##### TRECHO FORNECIDO #####

Ex-prefeito e ex-secretário de Almirante Tamandaré e proprietária de imóvel alugado pelo município são condenados por improbidade
Prefeitura de Almirante Tamandaré/PR
Atendendo a pedido formulado pelo Ministério Público do Paraná em ação civil pública proposta pela 4ª Promotoria de Justiça de Almirante Tamandaré, a 2ª Vara Cível e da Fazenda Pública da comarca condenou o ex-prefeito da cidade (gestão 2013-2016), o ex-secretário municipal de Administração e a proprietária de um imóvel por atos de improbidade administrativa que geraram prejuízo ao erário e enriquecimento ilícito.
A decisão decorreu das investigações conduzidas pelo MPPR, que identificou ilicitudes na locação de um imóvel para o funcionamento do almoxarifado central do Município entre 2013 e 2016. Conforme apurado pelo Ministério Público, a contratação ocorreu sem licitação, sem motivação adequada e com sobrepreço. O espaço alugado pertencia a aliados políticos do prefeito e havia sido utilizado anteriormente como comitê de campanha do então candidato no pleito eleitoral de 2012.

##### CONJUNTO DE DADOS #####

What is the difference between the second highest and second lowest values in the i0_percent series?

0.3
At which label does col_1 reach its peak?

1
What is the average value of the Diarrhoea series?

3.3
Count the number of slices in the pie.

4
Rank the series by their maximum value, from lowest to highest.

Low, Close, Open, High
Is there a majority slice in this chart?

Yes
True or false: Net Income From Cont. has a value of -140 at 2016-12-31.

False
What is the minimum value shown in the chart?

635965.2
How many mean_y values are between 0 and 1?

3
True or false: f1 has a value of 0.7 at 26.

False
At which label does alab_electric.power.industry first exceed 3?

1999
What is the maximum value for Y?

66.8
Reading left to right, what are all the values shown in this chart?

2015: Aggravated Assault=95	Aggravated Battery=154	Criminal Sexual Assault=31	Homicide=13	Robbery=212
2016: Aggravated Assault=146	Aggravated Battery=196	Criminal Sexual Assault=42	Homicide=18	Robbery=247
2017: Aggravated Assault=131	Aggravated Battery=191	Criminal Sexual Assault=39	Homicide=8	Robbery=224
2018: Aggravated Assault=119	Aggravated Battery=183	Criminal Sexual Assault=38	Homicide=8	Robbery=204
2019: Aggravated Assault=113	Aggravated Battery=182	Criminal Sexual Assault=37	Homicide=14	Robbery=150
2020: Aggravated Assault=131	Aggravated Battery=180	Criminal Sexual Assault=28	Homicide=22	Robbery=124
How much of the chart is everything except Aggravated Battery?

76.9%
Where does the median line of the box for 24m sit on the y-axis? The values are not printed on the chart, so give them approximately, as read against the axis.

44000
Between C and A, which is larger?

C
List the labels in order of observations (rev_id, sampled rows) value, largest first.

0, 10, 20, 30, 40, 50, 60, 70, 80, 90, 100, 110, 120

#####

## PROBLEMAS E TAREFAS
a - De acordo com o trecho, para que finalidade o município alugou o imóvel entre 2013 e 2016?
b - Reproduza a passagem do trecho entre "A decisão decorreu" e "eleitoral de 2012.", inclusive.

## RESPOSTAS POR TAREFA
a - Para o funcionamento do almoxarifado central do Município.

b -
A decisão decorreu das investigações conduzidas pelo MPPR, que identificou ilicitudes na locação de um imóvel para o funcionamento do almoxarifado central do Município entre 2013 e 2016. Conforme apurado pelo Ministério Público, a contratação ocorreu sem licitação, sem motivação adequada e com sobrepreço. O espaço alugado pertencia a aliados políticos do prefeito e havia sido utilizado anteriormente como comitê de campanha do então candidato no pleito eleitoral de 2012.